Getting a Rick Mayer seat made is pretty much the same for all bikes; he asks a bunch of questions about what you’re looking for in a seat, has you sit on the bike in different positions, asks about color/material/etc….all while chatting about this and that and motorcycles and Newfoundland puppies and whatever else strikes his fancy. Rick is amazingly friendly and does really great work.
Shelf of seats and pans:
Rick’s workshop:
The outside of the workshop:
Seth shows off my new seat as he staples the cover back on:
Once again, I was thrilled with the result. The Rick Mayer seat is a little taller than the orange low seat (the low and “standard” seats use the same pan; the low seat just has less padding) but it’s thinner and more comfortable. I don’t feel as though I sacrificed an essential part of inseam.
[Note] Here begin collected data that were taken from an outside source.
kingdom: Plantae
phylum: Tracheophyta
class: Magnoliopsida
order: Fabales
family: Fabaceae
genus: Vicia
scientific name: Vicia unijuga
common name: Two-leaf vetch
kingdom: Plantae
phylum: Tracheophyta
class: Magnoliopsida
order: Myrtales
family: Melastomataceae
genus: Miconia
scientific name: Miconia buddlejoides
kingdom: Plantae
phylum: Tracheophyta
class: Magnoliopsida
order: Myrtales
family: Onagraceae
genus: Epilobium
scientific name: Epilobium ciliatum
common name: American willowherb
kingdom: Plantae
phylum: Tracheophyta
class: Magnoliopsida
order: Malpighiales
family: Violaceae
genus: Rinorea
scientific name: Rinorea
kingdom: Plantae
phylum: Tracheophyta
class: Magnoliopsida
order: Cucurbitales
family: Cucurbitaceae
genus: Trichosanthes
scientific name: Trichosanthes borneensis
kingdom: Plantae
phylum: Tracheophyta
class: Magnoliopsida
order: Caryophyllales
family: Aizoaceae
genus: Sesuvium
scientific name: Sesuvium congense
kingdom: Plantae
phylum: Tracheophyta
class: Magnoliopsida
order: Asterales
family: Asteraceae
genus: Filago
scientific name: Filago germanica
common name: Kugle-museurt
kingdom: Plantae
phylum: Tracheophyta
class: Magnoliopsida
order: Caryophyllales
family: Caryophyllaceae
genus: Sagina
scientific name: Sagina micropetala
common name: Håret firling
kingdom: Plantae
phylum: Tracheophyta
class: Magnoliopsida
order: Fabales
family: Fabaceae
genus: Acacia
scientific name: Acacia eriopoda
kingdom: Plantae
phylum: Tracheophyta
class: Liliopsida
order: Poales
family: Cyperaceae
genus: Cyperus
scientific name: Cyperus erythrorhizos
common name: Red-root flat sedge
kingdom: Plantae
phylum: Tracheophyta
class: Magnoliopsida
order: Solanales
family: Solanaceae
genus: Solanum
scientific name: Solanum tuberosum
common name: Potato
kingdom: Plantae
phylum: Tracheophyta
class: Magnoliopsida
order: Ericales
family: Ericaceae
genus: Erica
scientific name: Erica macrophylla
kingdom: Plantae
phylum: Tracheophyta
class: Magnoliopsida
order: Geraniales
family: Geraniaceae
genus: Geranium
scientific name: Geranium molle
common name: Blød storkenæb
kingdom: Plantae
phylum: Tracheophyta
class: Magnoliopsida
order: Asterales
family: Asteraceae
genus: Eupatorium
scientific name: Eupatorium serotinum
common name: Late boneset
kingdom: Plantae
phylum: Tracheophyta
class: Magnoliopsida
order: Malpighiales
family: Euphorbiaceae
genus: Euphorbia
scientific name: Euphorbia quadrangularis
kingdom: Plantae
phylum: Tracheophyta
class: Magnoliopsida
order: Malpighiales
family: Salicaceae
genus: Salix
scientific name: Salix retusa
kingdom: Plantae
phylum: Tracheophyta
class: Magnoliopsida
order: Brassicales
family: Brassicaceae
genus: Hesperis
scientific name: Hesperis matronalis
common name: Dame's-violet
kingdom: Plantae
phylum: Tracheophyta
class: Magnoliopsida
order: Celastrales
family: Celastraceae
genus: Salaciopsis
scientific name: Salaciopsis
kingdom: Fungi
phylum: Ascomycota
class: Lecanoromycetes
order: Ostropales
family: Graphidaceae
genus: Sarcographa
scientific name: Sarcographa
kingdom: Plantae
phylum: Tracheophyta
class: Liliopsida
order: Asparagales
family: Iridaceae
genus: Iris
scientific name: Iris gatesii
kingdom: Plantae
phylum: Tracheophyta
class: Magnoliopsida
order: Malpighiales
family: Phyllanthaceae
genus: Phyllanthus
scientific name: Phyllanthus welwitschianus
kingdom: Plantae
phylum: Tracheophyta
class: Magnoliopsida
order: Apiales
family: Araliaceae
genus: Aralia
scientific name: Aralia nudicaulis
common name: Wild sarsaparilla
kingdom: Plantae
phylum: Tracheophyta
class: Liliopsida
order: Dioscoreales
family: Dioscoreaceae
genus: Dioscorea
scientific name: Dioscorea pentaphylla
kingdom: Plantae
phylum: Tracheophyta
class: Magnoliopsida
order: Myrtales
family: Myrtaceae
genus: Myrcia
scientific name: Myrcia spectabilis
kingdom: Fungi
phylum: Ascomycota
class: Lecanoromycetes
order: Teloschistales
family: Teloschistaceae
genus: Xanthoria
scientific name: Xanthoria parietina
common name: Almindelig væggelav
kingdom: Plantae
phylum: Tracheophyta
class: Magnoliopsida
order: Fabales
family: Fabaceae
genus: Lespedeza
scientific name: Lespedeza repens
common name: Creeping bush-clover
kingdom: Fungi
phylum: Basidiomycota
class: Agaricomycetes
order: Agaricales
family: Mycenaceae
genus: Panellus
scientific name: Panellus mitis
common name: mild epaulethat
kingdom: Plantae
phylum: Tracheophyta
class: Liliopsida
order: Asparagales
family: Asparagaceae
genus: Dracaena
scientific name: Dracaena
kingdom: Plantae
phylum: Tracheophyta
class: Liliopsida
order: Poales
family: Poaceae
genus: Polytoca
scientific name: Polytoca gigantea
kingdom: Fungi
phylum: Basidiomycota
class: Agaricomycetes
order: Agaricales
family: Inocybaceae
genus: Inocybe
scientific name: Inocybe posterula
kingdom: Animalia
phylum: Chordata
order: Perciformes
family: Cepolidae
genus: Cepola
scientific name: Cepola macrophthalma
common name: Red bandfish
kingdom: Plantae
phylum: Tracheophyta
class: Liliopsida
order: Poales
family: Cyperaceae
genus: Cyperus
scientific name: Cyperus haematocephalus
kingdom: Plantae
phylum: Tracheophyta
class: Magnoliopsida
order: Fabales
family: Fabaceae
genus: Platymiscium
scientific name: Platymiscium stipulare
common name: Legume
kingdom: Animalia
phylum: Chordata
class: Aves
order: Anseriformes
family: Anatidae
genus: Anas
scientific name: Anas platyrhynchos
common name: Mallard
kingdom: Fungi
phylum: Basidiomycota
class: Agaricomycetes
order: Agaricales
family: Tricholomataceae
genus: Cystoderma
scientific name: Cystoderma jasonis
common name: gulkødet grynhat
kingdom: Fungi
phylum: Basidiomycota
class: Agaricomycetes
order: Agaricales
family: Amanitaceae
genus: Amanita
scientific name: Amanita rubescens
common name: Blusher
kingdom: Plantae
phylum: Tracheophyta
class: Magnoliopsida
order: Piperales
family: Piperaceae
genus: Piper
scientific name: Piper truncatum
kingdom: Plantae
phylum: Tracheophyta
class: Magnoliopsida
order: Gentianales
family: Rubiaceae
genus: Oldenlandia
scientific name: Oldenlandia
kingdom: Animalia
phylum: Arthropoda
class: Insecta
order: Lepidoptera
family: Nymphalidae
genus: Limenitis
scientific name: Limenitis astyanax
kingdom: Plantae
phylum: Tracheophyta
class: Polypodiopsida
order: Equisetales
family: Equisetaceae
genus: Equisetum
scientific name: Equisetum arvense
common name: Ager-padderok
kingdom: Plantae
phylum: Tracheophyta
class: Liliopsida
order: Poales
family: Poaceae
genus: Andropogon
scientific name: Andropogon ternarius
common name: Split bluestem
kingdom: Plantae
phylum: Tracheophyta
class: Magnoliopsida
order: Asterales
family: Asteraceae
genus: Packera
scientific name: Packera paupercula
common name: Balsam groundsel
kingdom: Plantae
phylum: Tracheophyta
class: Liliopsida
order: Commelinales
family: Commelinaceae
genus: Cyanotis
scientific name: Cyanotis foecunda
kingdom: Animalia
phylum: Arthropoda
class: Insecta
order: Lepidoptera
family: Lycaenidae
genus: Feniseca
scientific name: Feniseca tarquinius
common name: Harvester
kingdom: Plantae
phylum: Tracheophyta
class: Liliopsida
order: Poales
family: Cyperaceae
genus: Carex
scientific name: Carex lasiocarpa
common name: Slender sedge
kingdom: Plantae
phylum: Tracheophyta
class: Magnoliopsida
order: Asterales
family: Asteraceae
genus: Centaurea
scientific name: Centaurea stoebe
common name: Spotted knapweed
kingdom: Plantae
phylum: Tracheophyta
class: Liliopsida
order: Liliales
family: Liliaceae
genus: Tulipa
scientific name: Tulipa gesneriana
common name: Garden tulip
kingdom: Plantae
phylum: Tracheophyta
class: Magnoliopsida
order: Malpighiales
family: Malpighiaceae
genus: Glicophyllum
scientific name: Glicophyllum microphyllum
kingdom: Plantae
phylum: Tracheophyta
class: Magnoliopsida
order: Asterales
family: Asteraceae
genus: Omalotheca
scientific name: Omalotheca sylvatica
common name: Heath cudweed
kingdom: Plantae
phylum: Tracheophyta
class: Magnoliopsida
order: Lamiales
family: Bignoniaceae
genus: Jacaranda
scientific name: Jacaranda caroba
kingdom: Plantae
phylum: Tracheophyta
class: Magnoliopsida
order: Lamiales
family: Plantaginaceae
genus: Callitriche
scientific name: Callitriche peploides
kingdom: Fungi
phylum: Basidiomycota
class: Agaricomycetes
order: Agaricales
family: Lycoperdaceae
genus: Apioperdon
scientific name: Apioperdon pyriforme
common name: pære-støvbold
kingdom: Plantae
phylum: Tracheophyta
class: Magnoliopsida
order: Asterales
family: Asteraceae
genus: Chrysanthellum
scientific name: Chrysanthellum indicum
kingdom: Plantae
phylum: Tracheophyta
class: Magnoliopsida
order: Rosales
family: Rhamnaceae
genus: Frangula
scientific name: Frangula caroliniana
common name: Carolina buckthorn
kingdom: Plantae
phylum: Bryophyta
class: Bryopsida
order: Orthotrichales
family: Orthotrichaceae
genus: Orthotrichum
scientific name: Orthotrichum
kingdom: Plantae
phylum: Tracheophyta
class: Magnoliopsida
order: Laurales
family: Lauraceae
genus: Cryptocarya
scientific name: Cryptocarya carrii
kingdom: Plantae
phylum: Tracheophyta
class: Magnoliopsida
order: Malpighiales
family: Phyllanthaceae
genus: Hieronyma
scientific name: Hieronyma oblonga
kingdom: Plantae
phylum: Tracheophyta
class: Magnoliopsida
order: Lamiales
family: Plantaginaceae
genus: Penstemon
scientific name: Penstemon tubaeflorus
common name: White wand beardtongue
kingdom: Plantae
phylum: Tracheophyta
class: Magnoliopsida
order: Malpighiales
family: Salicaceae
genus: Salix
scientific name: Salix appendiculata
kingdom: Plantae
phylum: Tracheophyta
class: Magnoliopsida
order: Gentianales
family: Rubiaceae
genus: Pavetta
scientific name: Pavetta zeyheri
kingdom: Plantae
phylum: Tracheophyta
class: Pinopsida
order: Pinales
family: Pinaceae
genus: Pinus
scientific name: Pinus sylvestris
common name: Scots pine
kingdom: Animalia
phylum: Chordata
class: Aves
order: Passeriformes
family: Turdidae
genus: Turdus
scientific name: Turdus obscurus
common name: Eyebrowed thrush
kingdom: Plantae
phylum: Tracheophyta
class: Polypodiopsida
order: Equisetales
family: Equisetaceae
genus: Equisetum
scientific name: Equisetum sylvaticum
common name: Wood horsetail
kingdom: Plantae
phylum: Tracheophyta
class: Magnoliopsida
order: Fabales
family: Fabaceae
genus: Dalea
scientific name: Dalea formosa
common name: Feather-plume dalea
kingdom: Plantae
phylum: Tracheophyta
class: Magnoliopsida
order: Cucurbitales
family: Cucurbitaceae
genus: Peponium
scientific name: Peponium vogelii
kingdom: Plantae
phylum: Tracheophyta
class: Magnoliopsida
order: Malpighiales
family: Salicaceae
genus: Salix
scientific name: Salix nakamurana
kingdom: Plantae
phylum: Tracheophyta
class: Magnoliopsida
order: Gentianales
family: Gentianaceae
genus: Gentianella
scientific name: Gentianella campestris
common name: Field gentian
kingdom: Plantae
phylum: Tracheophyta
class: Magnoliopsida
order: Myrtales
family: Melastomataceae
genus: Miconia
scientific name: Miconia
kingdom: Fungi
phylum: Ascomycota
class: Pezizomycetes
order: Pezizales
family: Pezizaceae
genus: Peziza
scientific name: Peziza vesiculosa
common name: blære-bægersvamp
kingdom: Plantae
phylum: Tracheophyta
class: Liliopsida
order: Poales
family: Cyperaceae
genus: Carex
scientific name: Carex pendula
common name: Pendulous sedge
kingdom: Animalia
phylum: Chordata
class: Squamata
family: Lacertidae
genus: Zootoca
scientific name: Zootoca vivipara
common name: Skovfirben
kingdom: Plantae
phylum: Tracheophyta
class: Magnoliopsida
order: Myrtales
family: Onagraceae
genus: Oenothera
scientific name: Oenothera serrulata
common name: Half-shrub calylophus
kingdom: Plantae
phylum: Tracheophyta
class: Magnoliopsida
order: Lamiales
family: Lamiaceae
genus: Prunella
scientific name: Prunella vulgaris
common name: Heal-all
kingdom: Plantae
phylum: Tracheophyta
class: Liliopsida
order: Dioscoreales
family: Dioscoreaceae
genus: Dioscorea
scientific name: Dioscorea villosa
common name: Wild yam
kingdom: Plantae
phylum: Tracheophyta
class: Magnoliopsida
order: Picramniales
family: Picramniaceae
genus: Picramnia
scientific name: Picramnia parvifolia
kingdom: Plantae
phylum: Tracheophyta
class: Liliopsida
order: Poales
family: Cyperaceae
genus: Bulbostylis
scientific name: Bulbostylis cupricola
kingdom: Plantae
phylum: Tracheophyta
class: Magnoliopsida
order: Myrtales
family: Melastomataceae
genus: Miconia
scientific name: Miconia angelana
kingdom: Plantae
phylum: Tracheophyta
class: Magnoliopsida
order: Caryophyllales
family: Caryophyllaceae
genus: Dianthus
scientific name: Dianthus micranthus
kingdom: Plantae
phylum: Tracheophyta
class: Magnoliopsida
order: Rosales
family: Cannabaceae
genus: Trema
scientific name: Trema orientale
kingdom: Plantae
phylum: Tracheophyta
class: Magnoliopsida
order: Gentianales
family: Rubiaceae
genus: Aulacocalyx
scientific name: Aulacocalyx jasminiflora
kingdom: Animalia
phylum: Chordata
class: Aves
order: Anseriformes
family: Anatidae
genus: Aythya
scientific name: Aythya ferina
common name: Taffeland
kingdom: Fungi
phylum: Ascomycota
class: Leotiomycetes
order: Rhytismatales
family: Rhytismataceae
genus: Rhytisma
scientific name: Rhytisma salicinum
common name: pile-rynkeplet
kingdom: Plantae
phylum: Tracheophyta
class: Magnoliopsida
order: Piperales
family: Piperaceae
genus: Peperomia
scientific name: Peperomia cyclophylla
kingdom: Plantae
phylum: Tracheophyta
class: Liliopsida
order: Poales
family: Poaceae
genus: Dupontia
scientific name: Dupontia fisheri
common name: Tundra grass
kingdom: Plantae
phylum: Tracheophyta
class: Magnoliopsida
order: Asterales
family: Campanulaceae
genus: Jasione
Peter was also very happy with his new Superhawk seat. It looks really snazzy with the combination basket weave and smooth vinyl, especially with the red plastic cowling.
The most important criteria….can Peter still nap on the new seat?
I got my dose of off-roading arriving at and leaving Rick’s place — a pittance, sadly, but at least it’s gravel! It still amazes me how stable the F650GS is on gravel. Much more so even than the XT225; the following road felt as smooth as pavement to me:
Our first few attempts at finding lunch failed as the place Rick recommended was closed and the second place we tried had burned down. Oops. Fortunately there was a “giant burger” stand open for business across the street from the burnt-out place and we had decent enough burgers and milkshakes.
At that point, we headed straight for I-5 again and westbound 299, as it was almost 3pm and we still had 160 miles to go to Gil and Becky’s house in Eureka.